Stand alone Asterisk without VOIP Provider

Hey everyone, I have been tasked to set up asterisk on a laptop with the intention of being able to place calls over SIP/AIX. Because of the nature of the calls we will be placing we cannot use a third party provider for VOIP services because it is my understanding that most/all providers record calls that are placed using their service and we are dealing with confidential client information. I am extremely new to asterisk but have a strong background in linux.

Our office currently has its own voip system that can be connected to and a gigabit internet connection (I basically can have a IP deskphone that I can use but have no access to the main system or servers). Is it possible to get this laptop set up as a asterisk server in order to place calls over SIP/AIX without the use of a third party VOIP provider?

(I apologise in advance if this post doesnt make any sense, I am very new to this technology)

After doing research all day I want to try and refine my question to make it more clear.

I have a basic asterisk install set up on a laptop that has analog port and Ethernet ports. Our company has some sort of VOIP phone system(I am not internal IT so I don’t know any specifics) with an IP phone at my desk. Is it possible to configure my asterisk server to connect to my office VOIP network and place calls to the outside world. The main reason I am doing this is for the feature in asterisk that allows caller ID spoofing for social engineering assessments I preform.

Hope that clarifies things.

You need to know if your system accept SIP connections, if yes(SIP is the most common protocol for VoIP) you can create “trunk”/peer between your asterisk and your system, then all is dialplan programming.

No-one is going to want you spoofing caller ID, and, if they have any sense, they will configure their systems to prevent it.

ITSPs are only going to record actual speech to the same extent as PSTN operators, basically only if a court tells them to do so. To do otherwise would be a major waste of resources. Both will, of course log traffic flow data, because they need it to support billing.

To me “social engineering” means acting as confidence trickster.

Thanks for David and Navaismo for the info!
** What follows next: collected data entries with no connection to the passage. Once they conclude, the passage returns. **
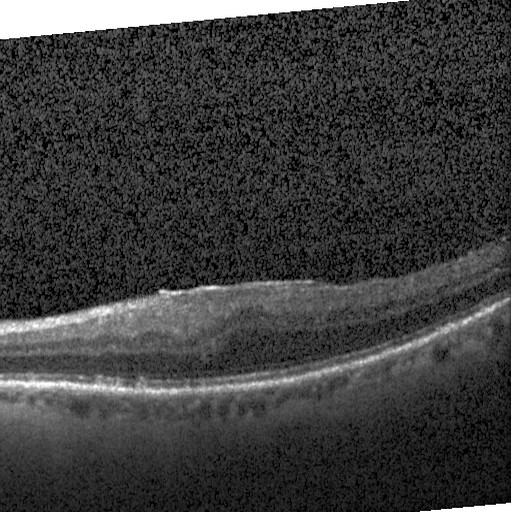 Dx: DME.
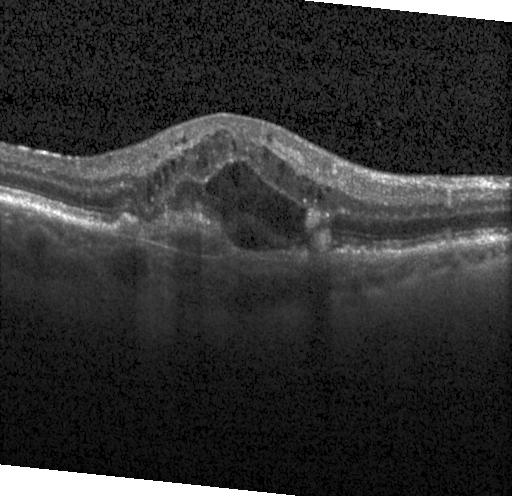

Macular scan; retinal OCT cross-section; spectral-domain optical coherence tomography; Heidelberg Spectralis OCT system — Diagnosis: choroidal neovascularization (CNV).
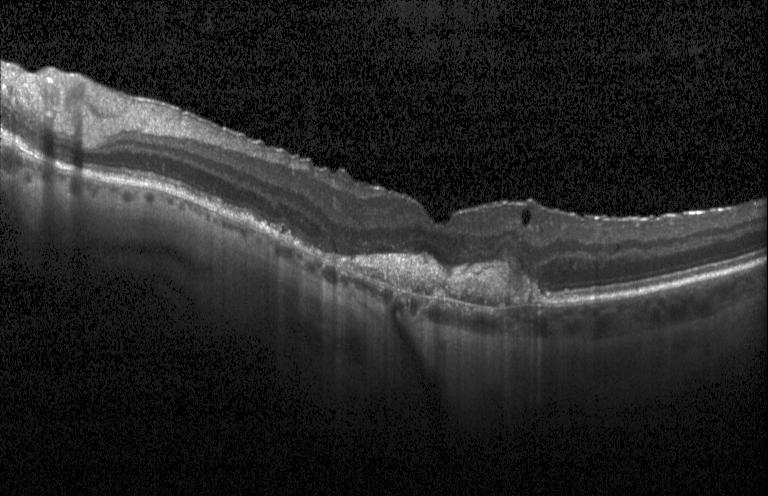
Diagnosis: a choroidal neovascular membrane.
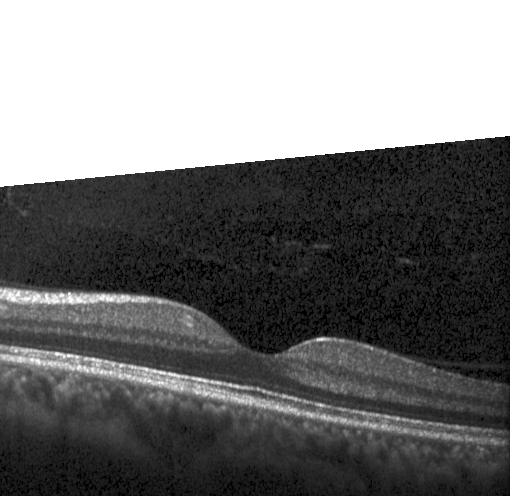
OCT line scan
Macular OCT: neither choroidal neovascularization, diabetic macular edema, nor drusen.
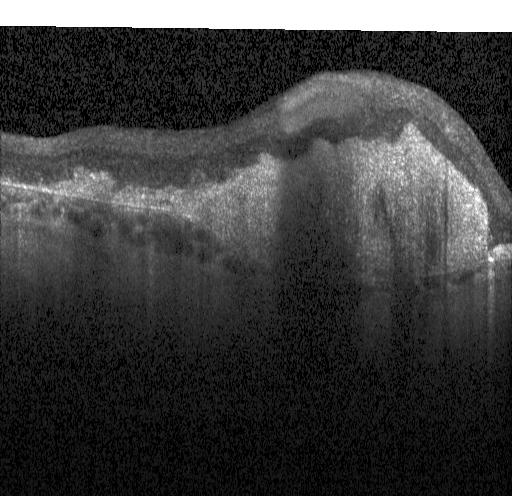

Finding: choroidal neovascularization.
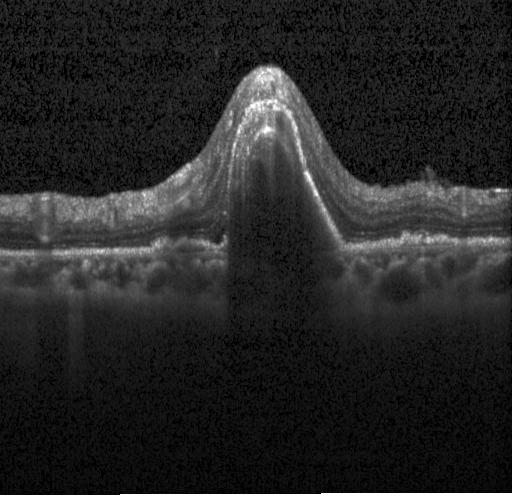

Retinal OCT cross-section · spectral-domain OCT. The scan shows a choroidal neovascular membrane.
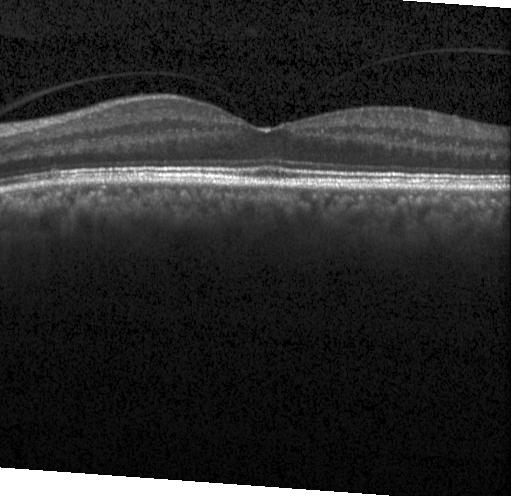

SD-OCT · OCT line scan · fovea-centered. Diagnosis: neither choroidal neovascularization, diabetic macular edema, nor drusen.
I will try and set that up.

Does anybody know what protocol is typically used with ShoreTel hardware (i have a shoreTel230 at my desk)?

Shoretel’s native protocol for communications between their gear and their phones is MGCP. Asterisk’s support for MGCP isn’t stellar, and Asterisk can’t act as a client, only as a server.

Shoretel does have some SIP support, but I don’t think that extends to their endpoints, just as a trunking protocol between their switches.